[[ Records provided, beginning ]]
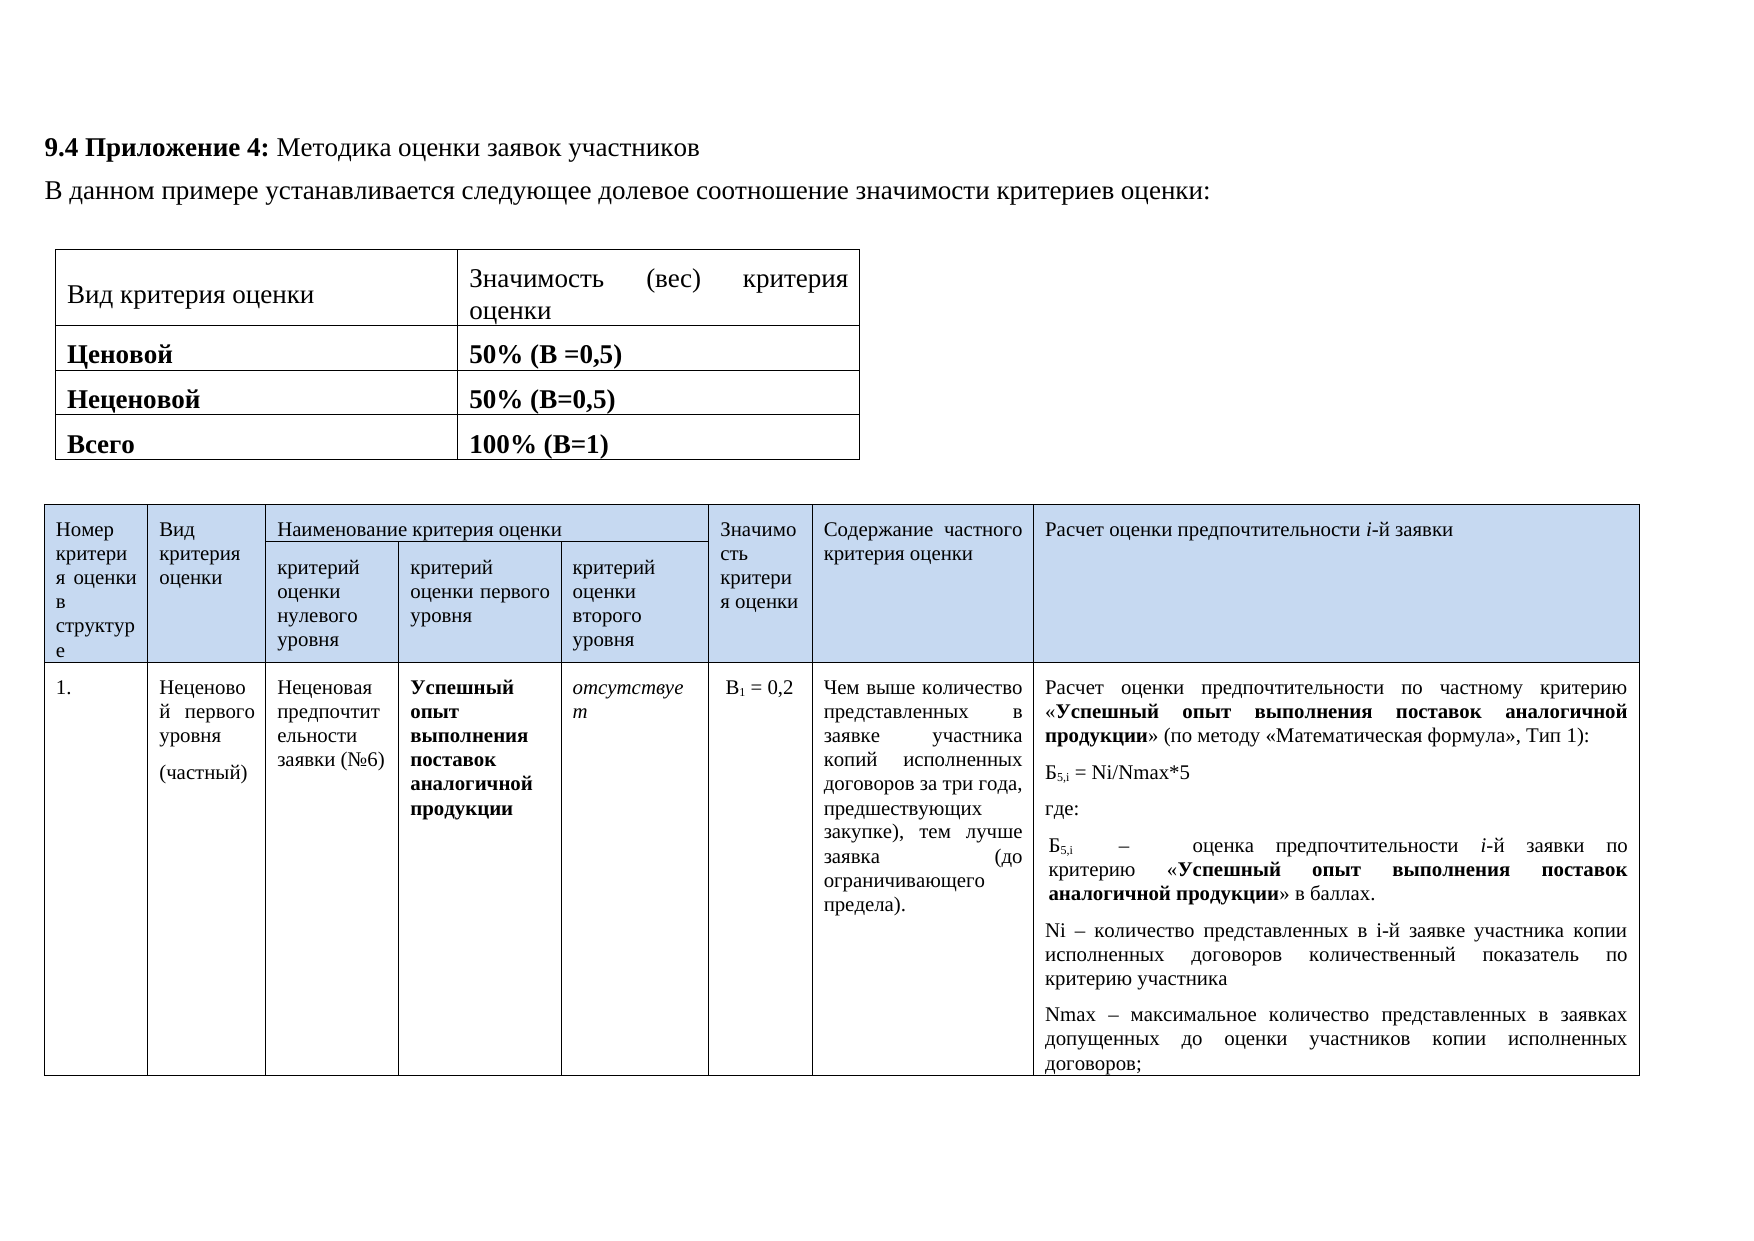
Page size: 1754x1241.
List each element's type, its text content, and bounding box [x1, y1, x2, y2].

table_cell Всего [56, 415, 457, 459]
table_cell отсутствует [562, 663, 708, 1074]
table_header Расчет оценки предпочтительности i-й заявки [1034, 505, 1639, 662]
text В данном примере устанавливается следующее долевое соотношение значимости критериев оценки: [44, 174, 1636, 205]
table_header Номер критерия оценки в структуре [45, 505, 147, 662]
table_header Вид критерия оценки [148, 505, 265, 662]
table_cell критерий оценки нулевого уровня [266, 542, 398, 662]
table_header Наименование критерия оценки [266, 505, 708, 541]
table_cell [399, 663, 561, 1074]
table_header Содержание частного критерия оценки [813, 505, 1033, 662]
table_cell Ценовой [56, 326, 457, 369]
text 9.4 Приложение 4: Методика оценки заявок участников [44, 131, 1636, 162]
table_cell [148, 663, 265, 1074]
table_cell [813, 663, 1033, 1074]
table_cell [1034, 663, 1639, 1074]
table_cell критерий оценки первого уровня [399, 542, 561, 662]
table_cell Неценовой [56, 371, 457, 414]
table_header Вид критерия оценки [56, 250, 457, 325]
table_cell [266, 663, 398, 1074]
table_cell 100% (В=1) [458, 415, 859, 459]
table_cell 50% (В =0,5) [458, 326, 859, 369]
table_header Значимость (вес) критерия оценки [458, 250, 859, 325]
table_cell 50% (В=0,5) [458, 371, 859, 414]
table_header Значимость критерия оценки [709, 505, 812, 662]
table_cell критерий оценки второго уровня [562, 542, 708, 662]
table_cell 1. [45, 663, 147, 1074]
table_cell В1 = 0,2 [709, 663, 812, 1074]
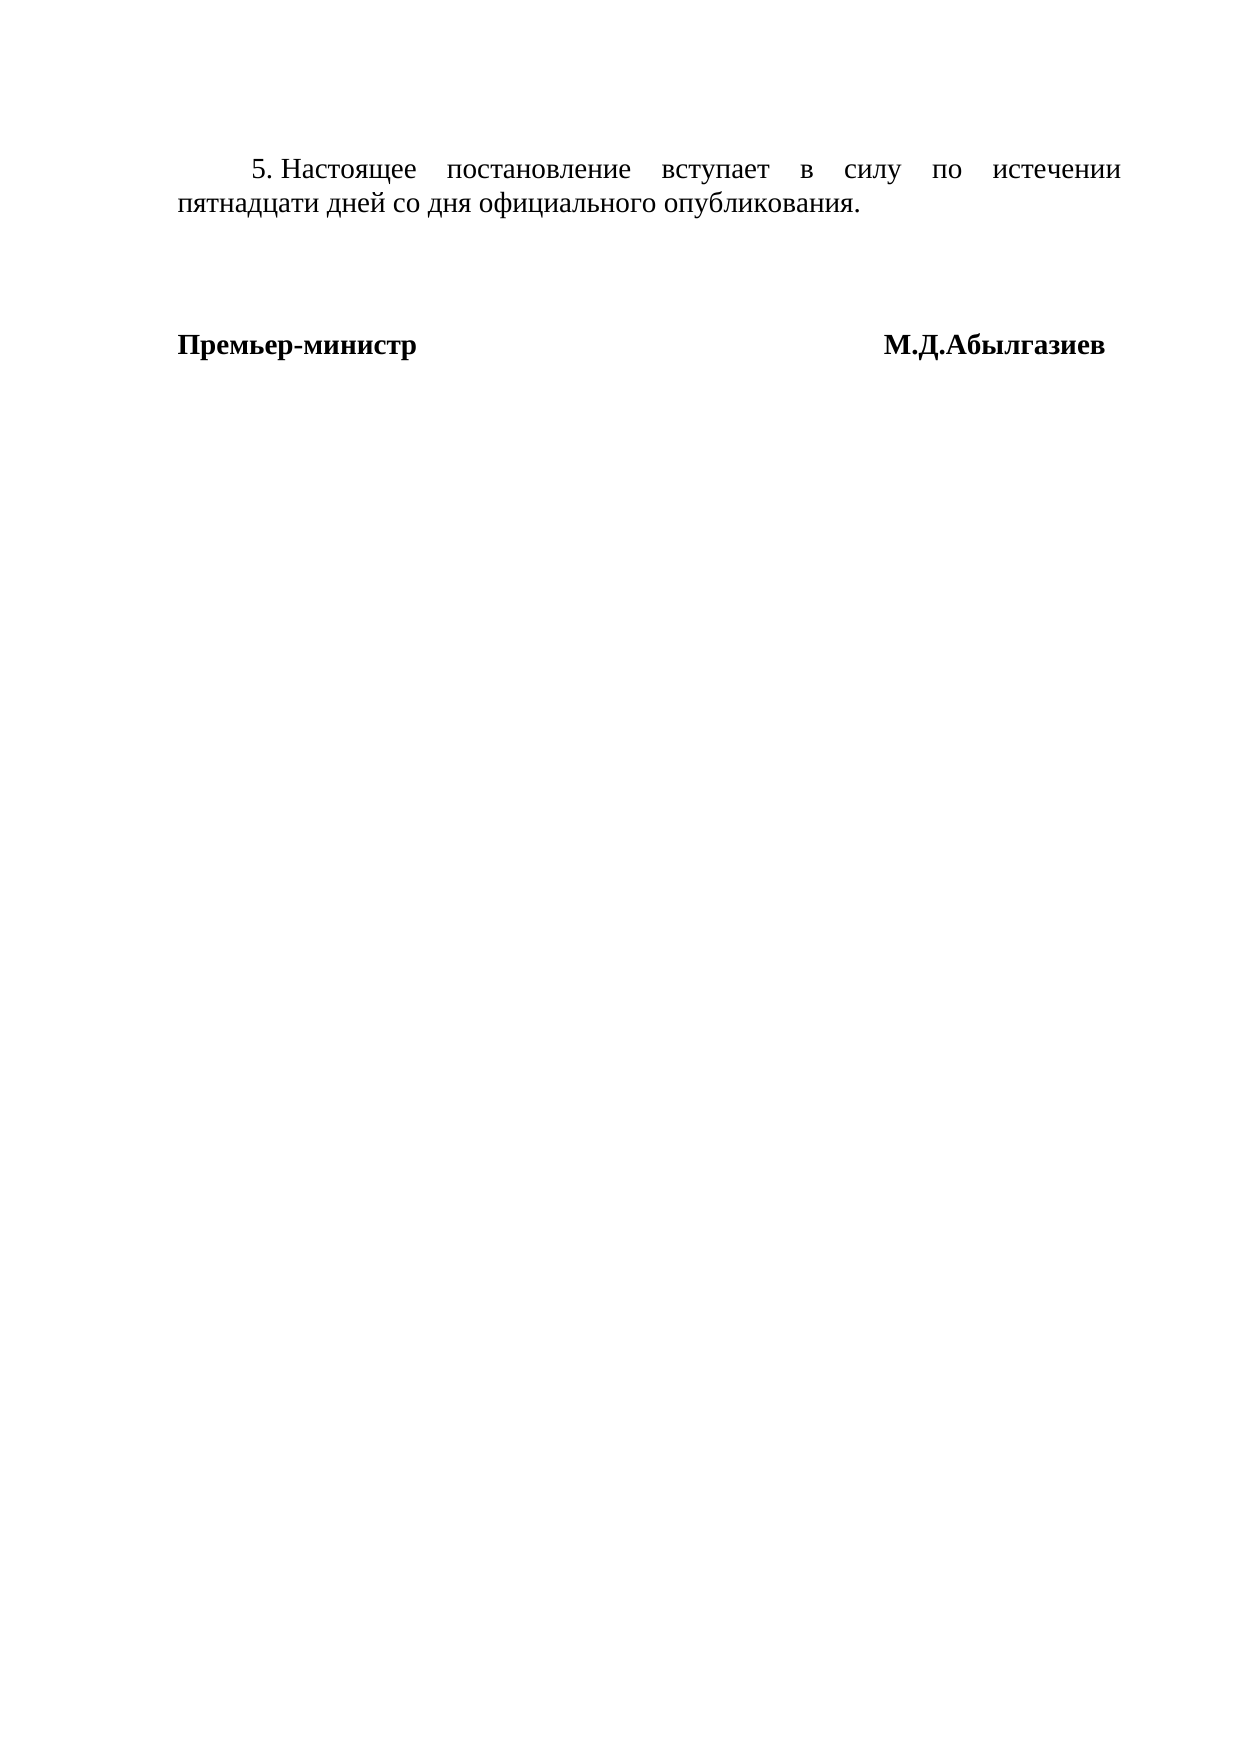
[[ Records provided, end ]]
What's needed is an exact copy of every entry, minus the pictures.

» **Finished exercise**:
Page size: 1754x1241.
List each element's type, its text content, and bounding box [x1, y1, x2, y2].

table_cell Всего [56, 415, 457, 459]
table_cell отсутствует [562, 663, 708, 1074]
table_header Расчет оценки предпочтительности i-й заявки [1034, 505, 1639, 662]
text В данном примере устанавливается следующее долевое соотношение значимости критериев оценки: [44, 174, 1636, 205]
table_header Номер критерия оценки в структуре [45, 505, 147, 662]
table_header Вид критерия оценки [148, 505, 265, 662]
table_cell критерий оценки нулевого уровня [266, 542, 398, 662]
table_header Наименование критерия оценки [266, 505, 708, 541]
table_cell [399, 663, 561, 1074]
table_header Содержание частного критерия оценки [813, 505, 1033, 662]
table_cell Ценовой [56, 326, 457, 369]
text 9.4 Приложение 4: Методика оценки заявок участников [44, 131, 1636, 162]
table_cell [148, 663, 265, 1074]
table_cell [813, 663, 1033, 1074]
table_cell [1034, 663, 1639, 1074]
table_cell критерий оценки первого уровня [399, 542, 561, 662]
table_cell Неценовой [56, 371, 457, 414]
table_header Вид критерия оценки [56, 250, 457, 325]
table_cell [266, 663, 398, 1074]
table_cell 100% (В=1) [458, 415, 859, 459]
table_cell 50% (В =0,5) [458, 326, 859, 369]
table_header Значимость (вес) критерия оценки [458, 250, 859, 325]
table_cell 50% (В=0,5) [458, 371, 859, 414]
table_header Значимость критерия оценки [709, 505, 812, 662]
table_cell критерий оценки второго уровня [562, 542, 708, 662]
table_cell 1. [45, 663, 147, 1074]
table_cell В1 = 0,2 [709, 663, 812, 1074]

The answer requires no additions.